In September, every student in the Penn School of Dental Medicine was required to undergo training to use Narcan — a medication that saves people from opiate-related overdoses. Now, after several sessions, all students will be officially trained in administering the life-saving drug by the end of the month.

Approximately 170 students attended each session, and the final session is scheduled for the last week of January, Dental School Associate Dean for Academic Affairs Faizan Alawi said. The initiative was announced in an effort to combat the nation's growing opioid crisis. In 2017, more than 1,200 overdose deaths occurred in Philadelphia, according to the Philadelphia Department of Public Health.

“If we want to stop this scourge of deaths, we need to find a method of getting this into the hands of large numbers of people in the public,” Dental School Dean Mark Wolff said. “It’s remarkable how the drug reverses what is deadly.”

The training sessions mainly focused on teaching students how to use the drug, third-year Dental student Matt Casey said. Students learned to push the container at the bottom, similar to a syringe, causing a pre-measured amount to go through the device and enter the patient's nostrils. The liquid drug then reverses the overdose almost immediately after it enters a person's bloodstream.

The training sessions also emphasized the need to prevent people from becoming addicted to narcotics.

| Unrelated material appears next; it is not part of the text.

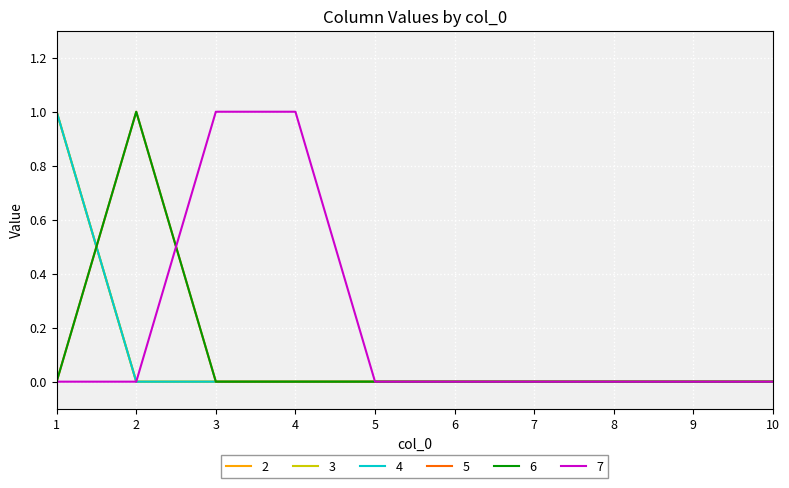

True or false: 2 has more than 0 interior local peaks.

False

Dental School professor Elliot Hersh, who led the Narcan sessions, said students are morally obligated to not over-prescribe narcotics.

“If you can avoid giving the pills, it prevents them first from getting into the illegal drug supply and second, it prevents people from becoming addicted,” Wolff said.

Credit: Gordon Ho This device used in Narcan training would be on top of the drug and if squeezed, the drug will go through the device and enter people's nostrils to save their lives.

Wolff added that after the student trainings are completed, faculty members will also be trained in administering Narcan through similar sessions.

Third-year dental student Goldie Razban, who participated in the training, said all health professionals — including those in the medical, nursing, and dental fields — should know how to administer the drug.

“We as health professionals also should be responsible in taking care of our patients and taking care of our communities,” Razban said.